The bonus of an organic, local, plant-based whole food diet, other than better eating and personal health and longevity, is significantly reduced environmental impact. A 408-page report by U.N scientists, Livestock’s Long Shadow, indicated that raising animals for food is responsible for more greenhouse gases than all vehicles in the world combined. More than 260 million acres of U.S. forest have been cleared to create cropland to grow grain to feed farmed animals; farmed animals are fed more than 70 percent of the corn, wheat, and other grains grown in the U.S.; and almost half of the water and 80 percent of the agricultural land in the U.S. are used to raise animals for food.
So what is it like to really veg out? We have been learning to prepare whole plant foods from our garden, from the local farmers’ markets, from our local whole foods stores (and the mainstream stores increasing their whole foods selections) and from our local farm delivery service for the past six months and it has been a journey from the artificial and the bland to the real and the delicious. We have learned how to cook again and we have learned to appreciate our food and our experience of food more.
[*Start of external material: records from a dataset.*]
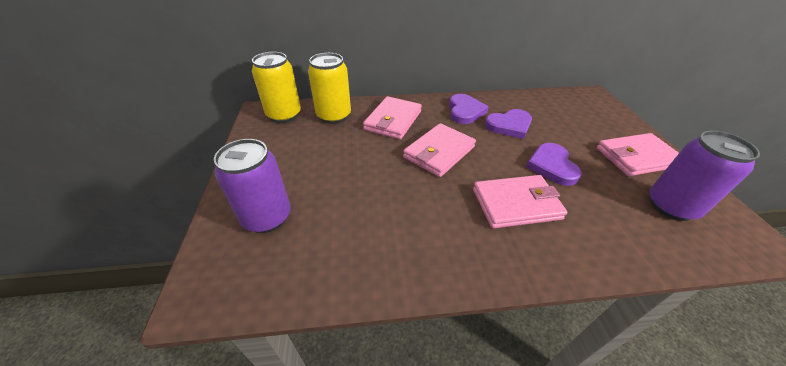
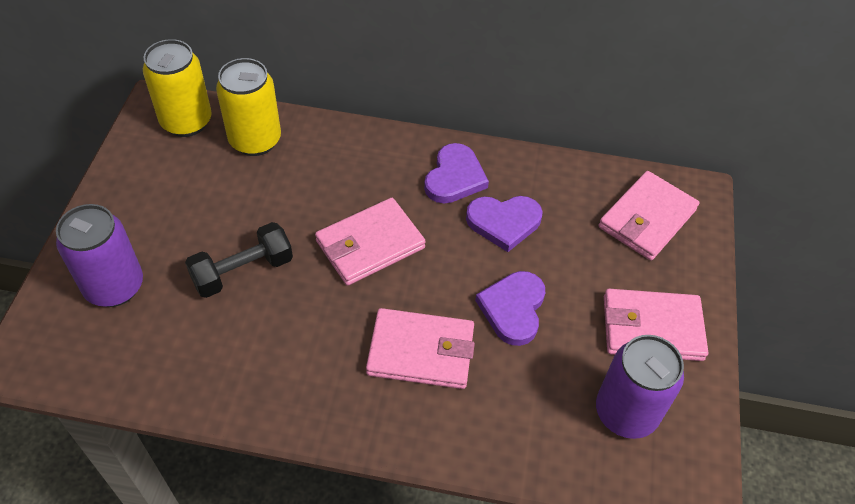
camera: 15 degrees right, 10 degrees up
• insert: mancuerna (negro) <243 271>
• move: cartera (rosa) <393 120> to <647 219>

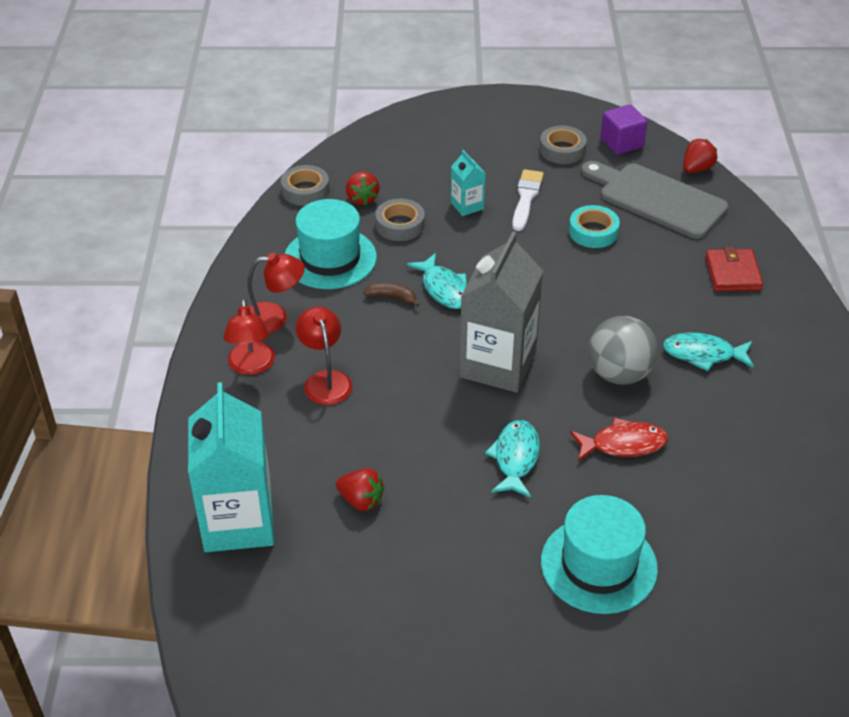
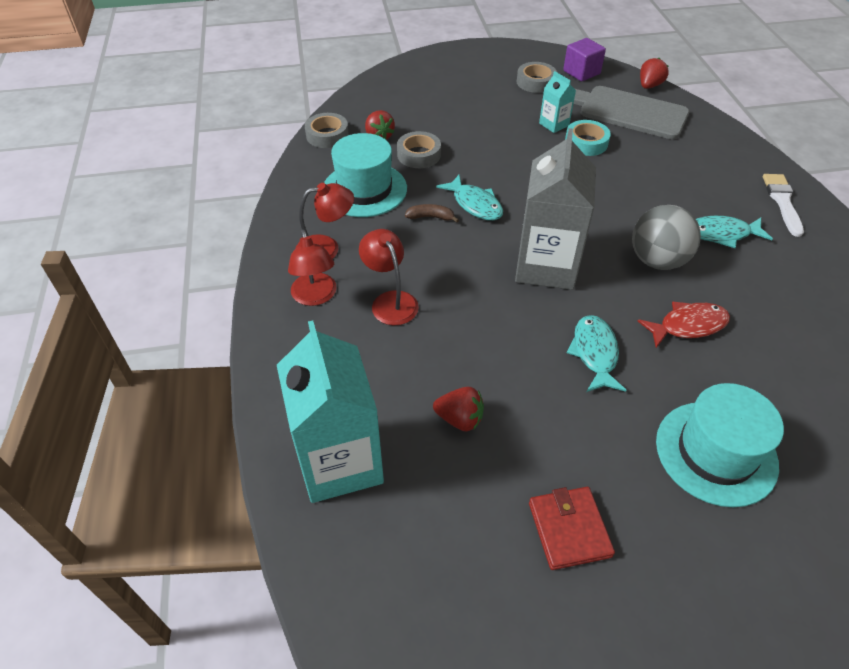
camera: 10 degrees left, 5 degrees up
• move: cartera (rojo) <732 273> to <569 529>
• move: cartón de leche (turquesa) <467 206> to <554 124>
• move: pincel (blanco) <526 198> to <782 201>

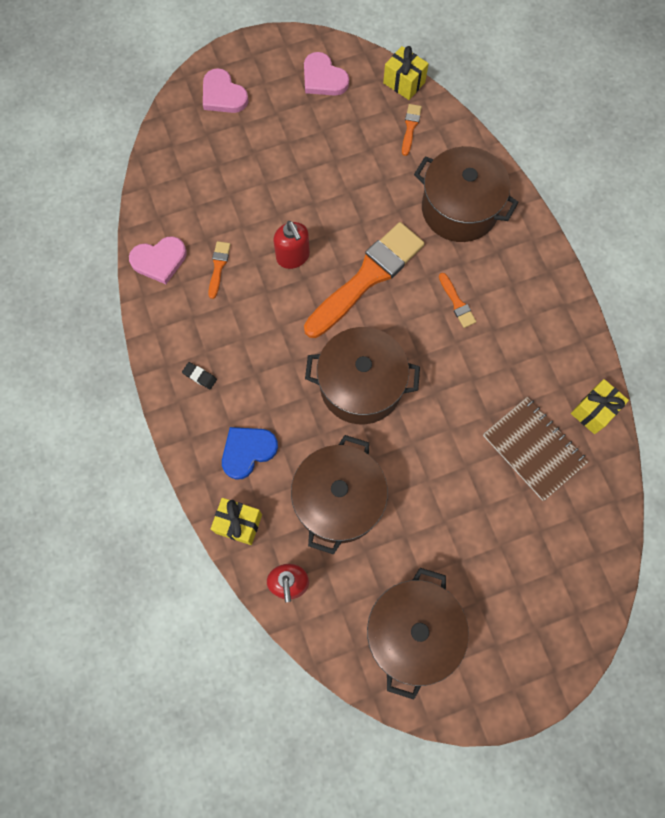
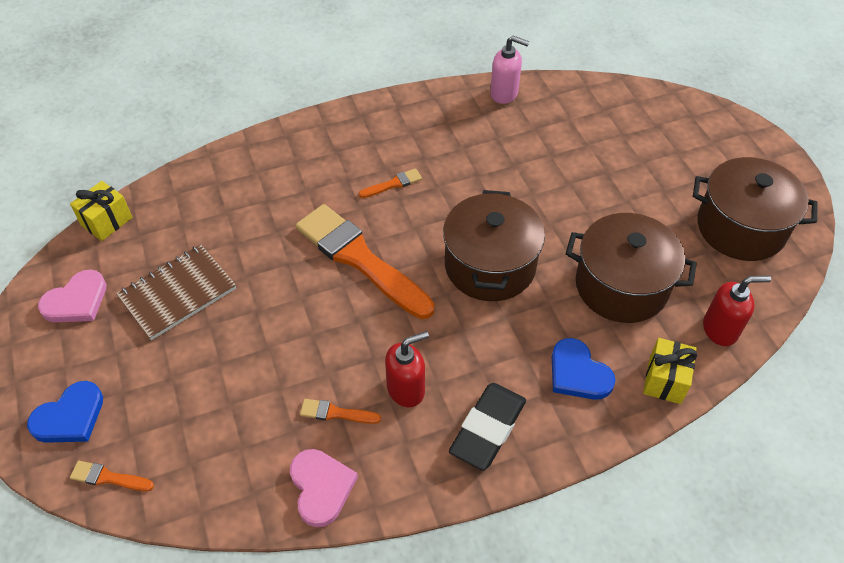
camera: 90 degrees left, 20 degrees down
• recolor: corazón (rosa) <223 95> to corazón (azul) <70 417>
• move: pincel (naranja) <410 127> to <108 477>
• move: cuaderno (marrón) <533 449> to <178 293>
• move: dispensador de jabón (rojo) <293 257> to <406 389>
• resize: goma de borrar (negro) <200 376> = <487 429> x2.35
• replace: regalo (amarillo) <594 411> to dispensador de jabón (rosa) <504 94>
• delete: olla (marrón) <459 209>

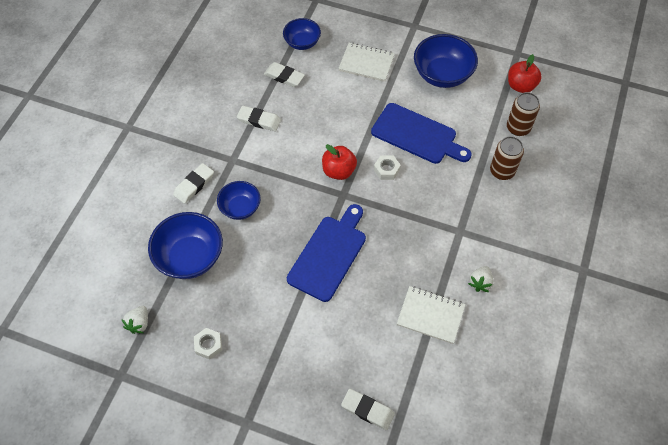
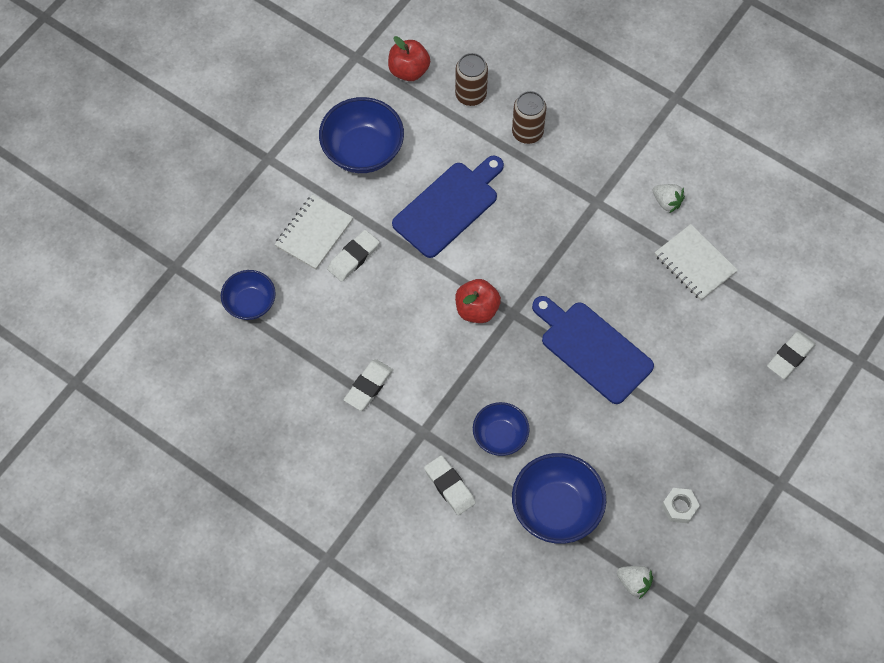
camera: 75 degrees left, 5 degrees up
• move: goma de borrar (blanco) <284 76> to <353 257>
• rotate: cuaderno (blanco) <430 315> = <695 264> 75 degrees counterclockwise
• delete: tuerca (blanco) <386 170>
We can enthusiastically report that it has been a very pleasant adventure in better foraging, tastier food and a more relaxing dining experience. The fact that we have also significantly reduced our carbon footprint is a huge bonus.
It was no surprise that we had trouble finding a seat at Butler’s Atherton Hall to hear Michael Pollan and it is no surprise that In Defense of Food is #2 on the New York Times Bestseller List.